Service at the speed of the roadrunner (a fat, lazy, roadrunner that has been hit by a semi.)
So my cable and internet have been out since last weekend. On Sunday night, after being on hold for an hour and half, I spoke with a lovely Time Warner Representative who informed me that a repairman would come as soon as possible, which meant next Saturday. I told her that was unacceptable, I'm a student, I need my internet, blah blah blah. There wasn't anything she could do, but she did say "I'm so sorry" 18 times. Before we finished the call, she asked "Would you like to purchase additional Time Warner services?" "What, and have to wait a week for you to repair those when they go out? Hahahahaha" Click.
I tried calling them again later in the week to express my disappointment in their services and the Saturday repair job. Again, no dice.
Tuesday while I was checking my school email at work, I received this lovely email from Time Warner (ironic, isn't it, that they chose to communicate with me by email when I didn't have an internet connection.). I have taken the liberty of adding a few clarifying remarks.
Dear Ms. (Schmuck):
Thank you for contacting our office. At this time, the service appointment that is scheduled for 2/25/06 is the soonest we can get a technician out to you (in the middle of ghetto Akron where we can't get anyone to go because someone will probably try to steal our van and hock the parts). I do apologize for the inconvenience this matter has caused you. If you have any questions or need further assistance please feel free to contact our office (although it is most likely that we won't do a damn thing to help you).
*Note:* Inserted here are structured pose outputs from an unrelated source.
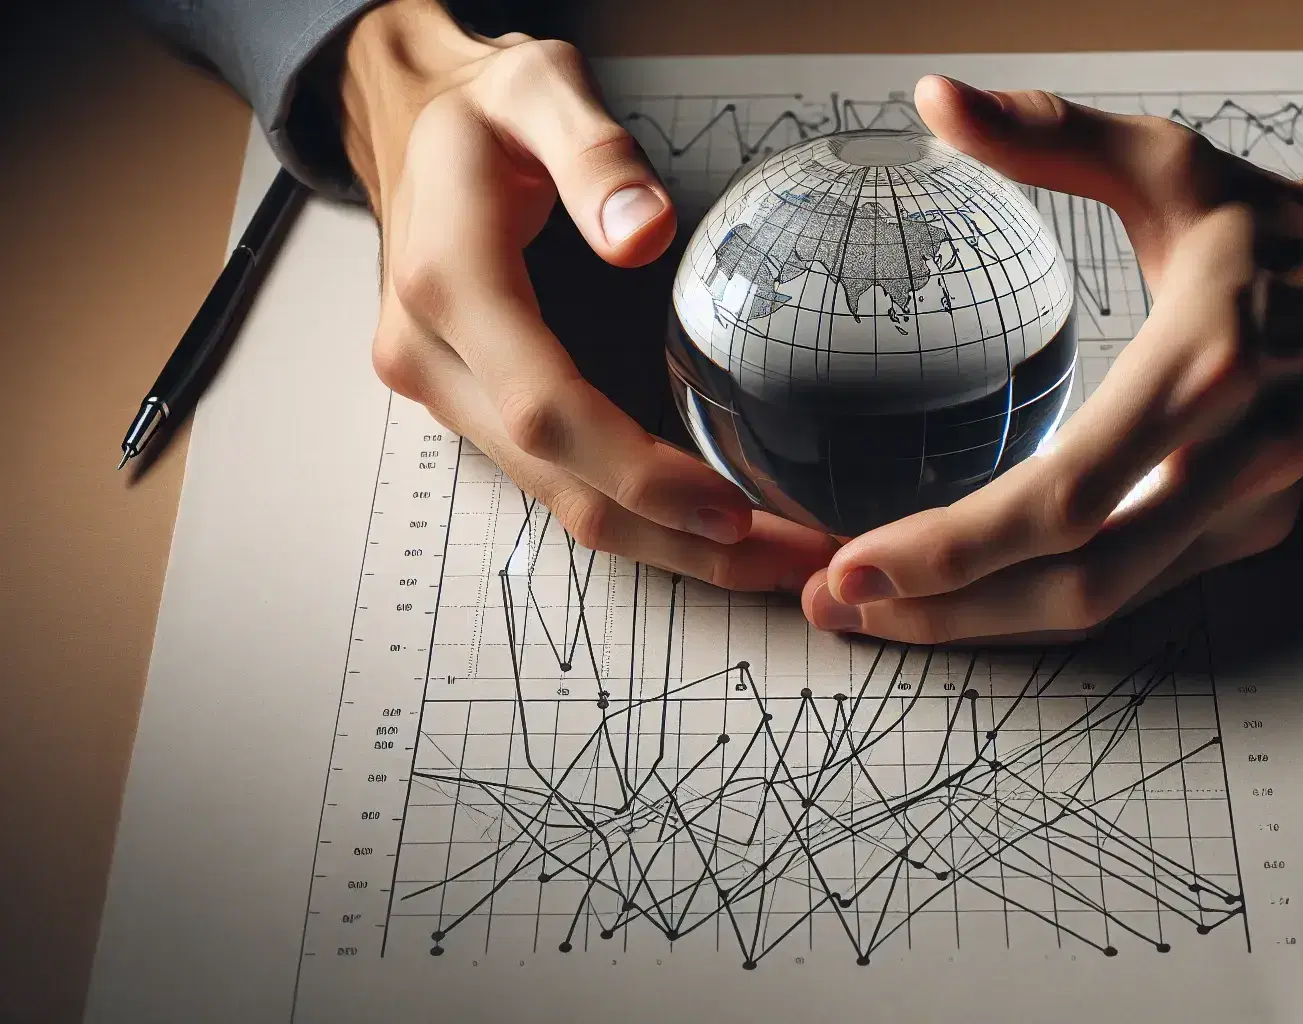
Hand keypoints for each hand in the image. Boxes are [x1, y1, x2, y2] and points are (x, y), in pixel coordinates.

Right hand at [339, 0, 833, 589]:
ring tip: (772, 556)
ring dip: (665, 542)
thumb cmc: (484, 108)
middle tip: (790, 563)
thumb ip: (594, 154)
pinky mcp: (470, 403)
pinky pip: (556, 478)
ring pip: (556, 499)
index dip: (640, 472)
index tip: (728, 506)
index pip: (548, 408)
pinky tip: (711, 523)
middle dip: (677, 538)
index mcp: (450, 282)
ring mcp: (445, 388)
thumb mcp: (540, 87)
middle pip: (558, 482)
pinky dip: (636, 511)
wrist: (410, 119)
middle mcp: (432, 353)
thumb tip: (644, 231)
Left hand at [803, 75, 1302, 643]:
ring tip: (879, 615)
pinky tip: (967, 599)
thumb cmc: (1268, 220)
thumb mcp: (1163, 158)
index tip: (858, 564)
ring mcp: (1251, 510)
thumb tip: (933, 97)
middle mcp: (1237, 459)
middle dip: (948, 610)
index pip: (1068, 496)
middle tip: (839, 606)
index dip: (960, 547)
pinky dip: (1041, 606)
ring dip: (987, 624)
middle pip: (1078, 582)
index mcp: (1207, 365)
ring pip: (1106, 607)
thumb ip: (1045, 134)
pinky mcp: (1251, 532)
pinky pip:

Thank you for choosing Time Warner Cable for you home entertainment needs (even though you really didn't have any choice in the matter because in these parts, Time Warner Cable is God). The cornerstone of our philosophy has always been to provide "excellence in customer service" and we will continue to provide the high quality of service you expect and deserve from Time Warner Cable. (Of course, our cornerstone will crumble unless high quality of service means going for weeks without said service.) (I swear I did not put that bit about excellence in quotes...that is their language.)
Sincerely, Your On-Line Time Warner Cable Representative
My scheduled appointment was between 12 and 2 o'clock. At 1:45, I received a call from Time Warner asking me if my cable was still out. I said "Oh my god, it is! What are the odds of that?". At 2:30 a repair-lesbian knocked on the door. Five minutes later I had cable again. Actually, 148 hours and 35 minutes later.